1944 Dodge WC-51 Weapons Carrier WWII Parking Only Sign
1944 Dodge WC-51 Weapons Carrier WWII Aluminum Parking Sign
The Viper was initially conceived in late 88, and a clay model was presented a few months later. At the North American International Auto Show in 1989, a concept car make of sheet metal was very very well received by the public. The first prototype was tested in January 1989. It debuted in 1991 with two pre-production models as the pace car for the Indianapolis 500, and went on sale in January 1992 as the RT/10 Roadster. Originally engineered to be a performance car, the Viper contained no exterior-mounted door handles or key cylinders and no air conditioning. The roof was made from canvas, and the windows were made from vinyl and used zippers to open and close. However, the Viper was still equipped with some domestic features, including sport leather-trimmed bucket seats with lumbar support, an AM-FM stereo cassette player with clock and high fidelity sound system, and interior carpeting. Aluminium alloy wheels were larger in diameter due to the larger brakes. A lightweight fiberglass hard roof option on later models was also available to cover the canvas soft roof, and was shipped with each new car. There were also no airbags, in the interest of weight reduction. Adjustable performance suspension was also an available option for most Vipers. The engine weighs 711 lb (323 kg) and generates a maximum power output of 400 hp (406 PS; 298 kW) at 4,600 rpm and 465 lb⋅ft (630 N⋅m) at 3,600 rpm, and due to the long-gearing allowed by the engine, provides fuel economy at a United States Environmental Protection Agency-rated 12 mpg‑US (20 L/100 km; 14 mpg‑imp) in the city and 20 mpg‑US (12 L/100 km; 24 mpg‑imp) on the highway. The body is a tubular steel frame with resin transfer molding (RTM) fiberglass panels. The car has a curb weight of 3,284 lb (1,490 kg) and lacks modern driver aids such as traction control and anti-lock brakes. The SR I can accelerate from 0–60 mph (0–97 km/h) in 4.2 seconds, 0–100 mph (0–161 km/h) in 9.2 seconds, can complete the 1⁄4 mile (402 m) in 12.6 seconds at the speed of 113.8 mph (183.1 km/h) and has a maximum speed of approximately 165 mph (266 km/h).
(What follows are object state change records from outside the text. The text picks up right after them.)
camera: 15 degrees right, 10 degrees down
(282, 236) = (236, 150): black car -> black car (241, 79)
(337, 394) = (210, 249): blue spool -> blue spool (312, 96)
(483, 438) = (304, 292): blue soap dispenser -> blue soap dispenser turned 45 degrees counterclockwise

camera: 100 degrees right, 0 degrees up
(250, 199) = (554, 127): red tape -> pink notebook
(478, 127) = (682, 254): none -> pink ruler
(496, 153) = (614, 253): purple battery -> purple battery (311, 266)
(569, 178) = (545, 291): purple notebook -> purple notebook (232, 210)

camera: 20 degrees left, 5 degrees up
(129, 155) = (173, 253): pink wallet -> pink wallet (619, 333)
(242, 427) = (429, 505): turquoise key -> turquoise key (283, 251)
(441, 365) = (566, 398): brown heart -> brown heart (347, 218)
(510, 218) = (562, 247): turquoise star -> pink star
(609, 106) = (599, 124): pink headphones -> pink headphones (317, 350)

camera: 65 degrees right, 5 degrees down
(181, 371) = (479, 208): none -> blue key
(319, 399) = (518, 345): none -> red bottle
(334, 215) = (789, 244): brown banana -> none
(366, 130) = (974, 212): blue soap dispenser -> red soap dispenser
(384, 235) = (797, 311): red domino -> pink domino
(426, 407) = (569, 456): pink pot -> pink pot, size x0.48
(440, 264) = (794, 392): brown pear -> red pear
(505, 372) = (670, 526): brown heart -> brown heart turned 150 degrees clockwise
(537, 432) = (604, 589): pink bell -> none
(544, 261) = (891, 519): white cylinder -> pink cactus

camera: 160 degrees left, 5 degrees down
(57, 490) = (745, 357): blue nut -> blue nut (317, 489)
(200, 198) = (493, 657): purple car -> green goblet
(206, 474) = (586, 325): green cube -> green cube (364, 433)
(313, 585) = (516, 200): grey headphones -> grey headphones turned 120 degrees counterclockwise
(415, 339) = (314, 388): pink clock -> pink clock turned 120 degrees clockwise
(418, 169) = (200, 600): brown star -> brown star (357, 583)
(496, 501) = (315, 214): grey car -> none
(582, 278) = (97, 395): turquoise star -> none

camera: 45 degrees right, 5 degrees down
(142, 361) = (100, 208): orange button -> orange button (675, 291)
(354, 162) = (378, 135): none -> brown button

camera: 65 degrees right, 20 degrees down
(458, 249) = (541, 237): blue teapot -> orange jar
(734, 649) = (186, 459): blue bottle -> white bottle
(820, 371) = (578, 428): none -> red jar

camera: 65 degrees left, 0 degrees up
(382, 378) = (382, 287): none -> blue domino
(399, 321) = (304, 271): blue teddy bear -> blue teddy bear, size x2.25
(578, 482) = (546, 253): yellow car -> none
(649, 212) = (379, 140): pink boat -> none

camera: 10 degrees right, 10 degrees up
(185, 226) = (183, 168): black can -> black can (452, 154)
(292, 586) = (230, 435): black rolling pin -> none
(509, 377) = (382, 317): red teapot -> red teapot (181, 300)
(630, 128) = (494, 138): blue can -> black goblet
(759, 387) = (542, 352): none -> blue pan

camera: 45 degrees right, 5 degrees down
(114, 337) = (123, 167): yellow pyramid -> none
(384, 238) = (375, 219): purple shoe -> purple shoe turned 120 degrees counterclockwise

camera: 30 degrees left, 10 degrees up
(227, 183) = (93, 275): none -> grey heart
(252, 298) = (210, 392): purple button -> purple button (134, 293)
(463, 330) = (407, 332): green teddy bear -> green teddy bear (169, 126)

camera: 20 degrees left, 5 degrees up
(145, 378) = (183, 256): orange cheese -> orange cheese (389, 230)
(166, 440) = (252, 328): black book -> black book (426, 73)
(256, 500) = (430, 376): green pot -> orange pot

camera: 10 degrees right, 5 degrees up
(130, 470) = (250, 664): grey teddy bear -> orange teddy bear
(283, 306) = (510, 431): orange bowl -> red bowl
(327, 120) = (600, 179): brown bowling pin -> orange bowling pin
Its large tires allow the car to average close to one lateral g in corners, placing it among the elite cars of its day. However, the car proves tricky to drive at high speeds, particularly for the unskilled driver.
Make it clear: Your 1944 Dodge WC-51 Weapons Carrier WWII deserve a reserved parking spot in your garage! Just like the real street signs, our signs are quality made of .025" Aluminum that will not rust, crack or break and are UV protected for outdoor use and durability. The sign has rounded corner and two 1/4 inch pre-drilled holes on top and bottom for easy display. Ideal for home, garage, office, workshop, Man cave, private roadways or anywhere you fill you deserve a special parking or deco spot, and they make the ideal gift for any car enthusiast. They are available in two sizes 12" X 18" (305 X 457 mm) or 8" X 12" (203 X 305 mm) to suit your need and space. 1944 Dodge WC-51 Weapons Carrier WWII Parking Only Sign.
Available in two sizes: 12" X 18" (305 X 457 mm) or 8" X 12" (203 X 305 mm)
Two 1/4 inch pre-drilled holes on top and bottom
UV protected for outdoor use and durability
This product is made in the USA
*Dodge or any other marks are registered trademarks. Our products are not approved by any of these manufacturers and trademarks. We do not imply any association with these manufacturers and references are based on historical information in the public domain.